Wednesday, 31 January 2018

Unfair and wrong

This government, like its’ predecessor coalition government, has pursued a determined course in cutting financial support and benefits to those on the lowest incomes and those with disabilities.
It’s bad enough that Mrs May is hitting hardest those who can least afford it. It’s even worse when the government tries to achieves its objectively by acting unlawfully, makes and announces decisions in ways designed to avoid scrutiny and then plays fast and loose when the courts say the government is wrong.
The latest example of the government’s degrading and unfair treatment concerns Personal Independence Payments (PIPs). It’s a replacement for Disability Living Allowance for people aged 16-64 with long-term chronic health problems or disabilities. A full roll-out of PIP was originally planned for October 2013; it has now been revised to by mid-2019.
In February 2017 the government changed the PIPs law through the back-door – it couldn’t be voted on by Parliament – to change the PIP regulations to strip entitlements from what it said was over 160,000 disabled people – a £3.7bn cut. The Government even failed to consult its own Advisory Committee about the changes. Labour MPs spoke out strongly against the changes.
The government then spent £181,000 trying to defend the indefensible in court. On 21 December 2017 the High Court ruled that the Government’s changes to PIP were both unlawful – because of the failure to consult and “blatantly discriminatory” against people with mental health conditions. Despite questions, the government remained silent about its response.

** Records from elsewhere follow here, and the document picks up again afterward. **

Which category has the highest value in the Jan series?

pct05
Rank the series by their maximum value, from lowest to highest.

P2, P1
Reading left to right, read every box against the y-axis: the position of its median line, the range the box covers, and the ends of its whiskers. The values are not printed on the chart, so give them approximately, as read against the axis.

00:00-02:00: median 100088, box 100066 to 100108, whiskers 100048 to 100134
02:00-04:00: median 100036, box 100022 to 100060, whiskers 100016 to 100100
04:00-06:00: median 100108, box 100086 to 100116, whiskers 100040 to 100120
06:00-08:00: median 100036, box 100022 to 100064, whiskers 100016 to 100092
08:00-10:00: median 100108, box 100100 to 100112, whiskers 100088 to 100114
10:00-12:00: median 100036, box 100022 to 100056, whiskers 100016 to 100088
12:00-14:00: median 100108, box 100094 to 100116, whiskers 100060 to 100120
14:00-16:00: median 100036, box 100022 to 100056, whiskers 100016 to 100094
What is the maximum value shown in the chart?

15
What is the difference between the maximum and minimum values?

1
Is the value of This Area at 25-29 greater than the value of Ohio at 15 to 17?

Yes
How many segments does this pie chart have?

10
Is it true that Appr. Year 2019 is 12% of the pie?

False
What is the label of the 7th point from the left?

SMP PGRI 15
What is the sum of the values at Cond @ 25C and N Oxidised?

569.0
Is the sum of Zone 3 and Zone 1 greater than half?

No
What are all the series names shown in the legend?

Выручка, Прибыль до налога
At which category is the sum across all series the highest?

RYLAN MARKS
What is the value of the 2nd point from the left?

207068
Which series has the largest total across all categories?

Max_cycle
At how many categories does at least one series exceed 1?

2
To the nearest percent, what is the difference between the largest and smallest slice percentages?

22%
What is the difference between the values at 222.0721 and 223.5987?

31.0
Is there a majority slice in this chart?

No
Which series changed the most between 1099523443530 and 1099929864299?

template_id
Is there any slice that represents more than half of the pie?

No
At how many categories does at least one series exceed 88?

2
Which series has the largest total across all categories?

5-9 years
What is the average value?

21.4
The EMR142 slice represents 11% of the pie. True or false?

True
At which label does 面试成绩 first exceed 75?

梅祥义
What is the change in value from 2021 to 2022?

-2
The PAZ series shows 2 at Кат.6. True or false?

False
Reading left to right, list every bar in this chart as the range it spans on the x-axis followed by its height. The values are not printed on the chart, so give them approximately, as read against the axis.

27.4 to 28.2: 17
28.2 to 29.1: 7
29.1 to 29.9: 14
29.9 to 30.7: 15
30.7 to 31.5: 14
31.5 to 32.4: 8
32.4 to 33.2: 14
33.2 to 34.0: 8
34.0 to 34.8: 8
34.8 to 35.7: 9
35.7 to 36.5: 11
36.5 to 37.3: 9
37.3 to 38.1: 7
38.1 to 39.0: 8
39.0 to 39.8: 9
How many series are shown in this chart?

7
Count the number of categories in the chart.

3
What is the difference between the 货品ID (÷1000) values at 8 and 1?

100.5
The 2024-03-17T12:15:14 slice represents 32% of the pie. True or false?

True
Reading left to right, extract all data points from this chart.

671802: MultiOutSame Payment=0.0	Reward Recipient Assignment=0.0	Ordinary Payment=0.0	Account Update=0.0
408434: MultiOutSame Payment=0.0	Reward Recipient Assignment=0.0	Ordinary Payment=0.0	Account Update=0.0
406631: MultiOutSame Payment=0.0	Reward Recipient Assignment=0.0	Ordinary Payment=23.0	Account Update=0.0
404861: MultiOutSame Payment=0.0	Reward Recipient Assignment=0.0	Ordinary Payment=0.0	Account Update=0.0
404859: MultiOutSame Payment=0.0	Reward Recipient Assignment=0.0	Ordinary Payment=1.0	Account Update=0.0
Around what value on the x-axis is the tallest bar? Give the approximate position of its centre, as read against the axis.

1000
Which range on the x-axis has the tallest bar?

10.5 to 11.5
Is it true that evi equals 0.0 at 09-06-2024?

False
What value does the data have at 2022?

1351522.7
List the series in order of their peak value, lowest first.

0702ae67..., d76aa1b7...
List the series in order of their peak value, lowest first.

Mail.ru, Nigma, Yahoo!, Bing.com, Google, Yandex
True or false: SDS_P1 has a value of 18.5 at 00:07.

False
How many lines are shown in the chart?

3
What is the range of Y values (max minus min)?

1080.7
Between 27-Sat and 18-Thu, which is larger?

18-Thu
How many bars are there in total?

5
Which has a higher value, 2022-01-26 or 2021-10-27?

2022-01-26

Then, a month later, late on Friday 19 January, to avoid scrutiny, the new Secretary of State for Work and Pensions announced that the Government would not challenge the ruling. He said “(we)
accept the High Court’s judgment; we do not agree with some of the detail.” Subsequently, he admitted that up to 220,000 people could be affected, 30% higher than we’d been told.
It is clear that the PIP assessment process is simply not fit for purpose. It’s time for the government to listen to those with serious health and disability issues, their families and the doctors, charities and experts who are calling for urgent reform to the plans.